_THE TASK_: Wherever the word "Route" appears in a line of the records, copy that line.

[Records excerpted from a collection]
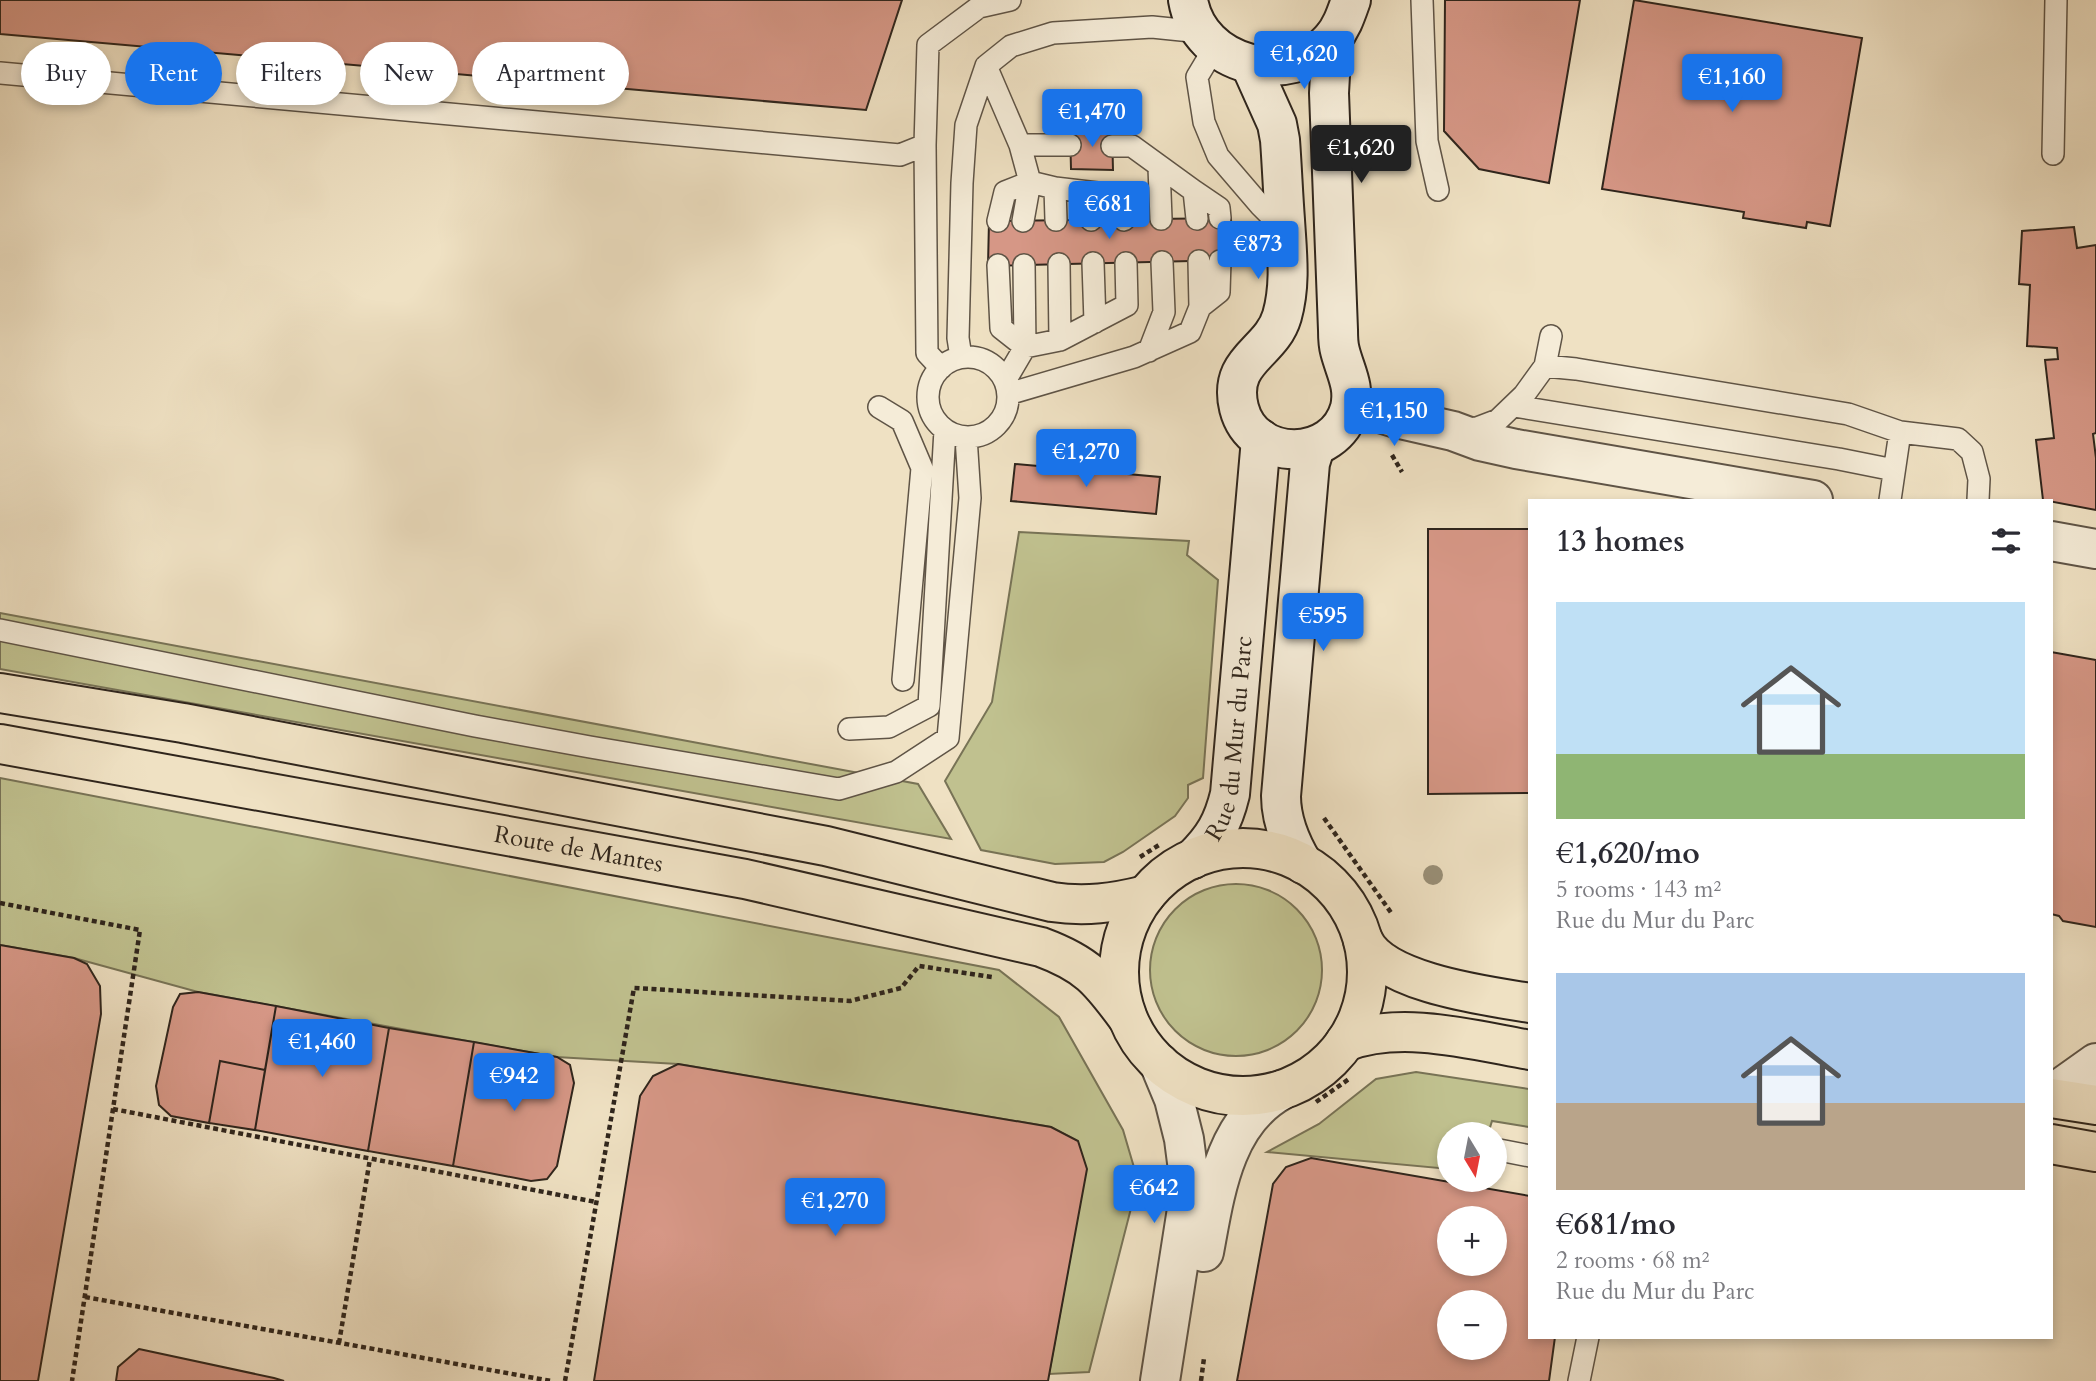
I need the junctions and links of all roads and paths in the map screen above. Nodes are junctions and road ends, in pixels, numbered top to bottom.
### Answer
1 (1010, 0) edge
2 (1351, 0) edge
3 (1422, 0) edge
4 (2056, 0) edge
5 (1202, 26) edge
6 (1332, 39) junction
7 (1251, 65) junction
8 (985, 66) junction
9 (0, 73) edge
10 (925, 145) junction
11 (1020, 145) junction
12 (1070, 145) dead end
13 (1112, 146) dead end
14 (2053, 154) dead end
15 (1159, 167) junction
16 (1030, 182) junction
17 (1055, 188) junction
18 (1438, 190) dead end
19 (1194, 191) junction
20 (1090, 192) junction
21 (1220, 218) dead end
22 (1161, 219) dead end
23 (1197, 219) dead end
24 (1056, 220) dead end
25 (1091, 220) dead end
26 (1124, 220) dead end
27 (998, 221) dead end
28 (1023, 221) dead end
29 (1285, 230) junction
30 (1209, 261) dead end
31 (1162, 262) dead end
32 (1093, 263) dead end
33 (1126, 263) dead end
34 (1059, 264) dead end
35 (998, 265) dead end
36 (1024, 265) dead end
37 (1094, 322) junction
38 (1551, 336) dead end
39 (1060, 340) junction
40 (1025, 346) junction
41 (1149, 351) junction
42 (961, 357) junction
43 (1545, 366) junction
44 (940, 368) junction
45 (1007, 388) junction
46 (1351, 404) junction
47 (1514, 406) junction
48 (879, 407) dead end
49 (945, 430) junction
50 (1453, 431) junction
51 (1900, 432) junction
52 (966, 438) junction
53 (1261, 439) junction
54 (1315, 447) junction
55 (1391, 454) dead end
56 (1894, 470) junction
57 (1402, 472) dead end
58 (1807, 499) edge
59 (1890, 499) edge
60 (1978, 499) edge
61 (2053, 541) edge
62 (2096, 549) edge
63 (0, 630) edge
64 (903, 680) dead end
65 (0, 693) edge
66 (849, 729) dead end
67 (0, 744) edge
68 (1317, 808) dead end
69 (1179, 850) junction
70 (1303, 864) junction
71 (1139, 878) junction
72 (0, 903) edge
73 (1399, 924) dead end
74 (1363, 940) junction
75 (996, 977) dead end
76 (1528, 1003) edge
77 (1127, 1017) junction
78 (1528, 1050) edge
79 (1348, 1060) junction
80 (1159, 1063) junction
81 (2096, 1063) edge
82 (2053, 1095) edge
83 (2053, 1097) edge
84 (1294, 1099) junction
85 (2096, 1105) edge
86 (113, 1109) junction
87 (2053, 1144) edge
88 (1507, 1152) edge
89 (2096, 1152) edge
90 (1528, 1156) edge
91 (370, 1159) junction
92 (596, 1202) junction
93 (85, 1297) junction
94 (1588, 1339) edge
95 (339, 1343) junction
96 (72, 1381) edge
97 (551, 1381) edge
98 (565, 1381) edge
99 (1160, 1381) edge
100 (1181, 1381) edge
101 (1579, 1381) edge

1 - 10 lane
2 - 6 street
3 - 18 lane
4 - 14 lane
5 - 7 street
5 - 8 lane
5 - 29 lane
6 - 7 street
6 - 46 street
7 - 29 street
8 - 11 lane
8 - 42 lane
9 - 10 lane
10 - 44 lane
11 - 12 lane
11 - 16 lane
13 - 15 lane
15 - 19 lane
15 - 22 lane
16 - 17 lane
16 - 27 lane
16 - 28 lane
17 - 20 lane
17 - 24 lane
19 - 21 lane
19 - 23 lane
20 - 25 lane
20 - 26 lane
29 - 53 street
30 - 41 lane
31 - 41 lane
32 - 37 lane
33 - 37 lane
34 - 39 lane
35 - 40 lane
36 - 40 lane
37 - 39 lane
38 - 43 lane
39 - 40 lane
40 - 45 lane
41 - 45 lane
42 - 44 lane
42 - 45 lane
43 - 47 lane
43 - 51 lane
44 - 49 lane
45 - 52 lane
46 - 50 street
46 - 54 street
47 - 50 lane
47 - 56 lane
48 - 64 lane
49 - 52 lane
49 - 66 lane
50 - 58 street
51 - 56 lane
51 - 60 lane
52 - 63 lane
53 - 54 street
53 - 69 street, Rue du Mur du Parc
54 - 70 street
55 - 57 path
56 - 59 lane
61 - 62 street
65 - 71 main road, Route de Mantes
67 - 77 main road, Route de Mantes
68 - 73 path
69 - 70 main road
69 - 71 path
69 - 71 main road
70 - 74 main road
71 - 77 main road
72 - 86 path
74 - 76 main road
74 - 79 main road
75 - 92 path
77 - 80 main road
78 - 79 main road
79 - 84 path
79 - 84 main road
80 - 84 main road
80 - 99 street
81 - 82 street
83 - 85 main road
84 - 100 street
86 - 91 path
86 - 93 path
87 - 89 main road
88 - 90 lane
91 - 92 path
91 - 95 path
92 - 98 path
93 - 95 path
93 - 96 path
94 - 101 lane
95 - 97 path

_SOLUTION FOR THIS EXERCISE_:
65 - 71 main road, Route de Mantes
67 - 77 main road, Route de Mantes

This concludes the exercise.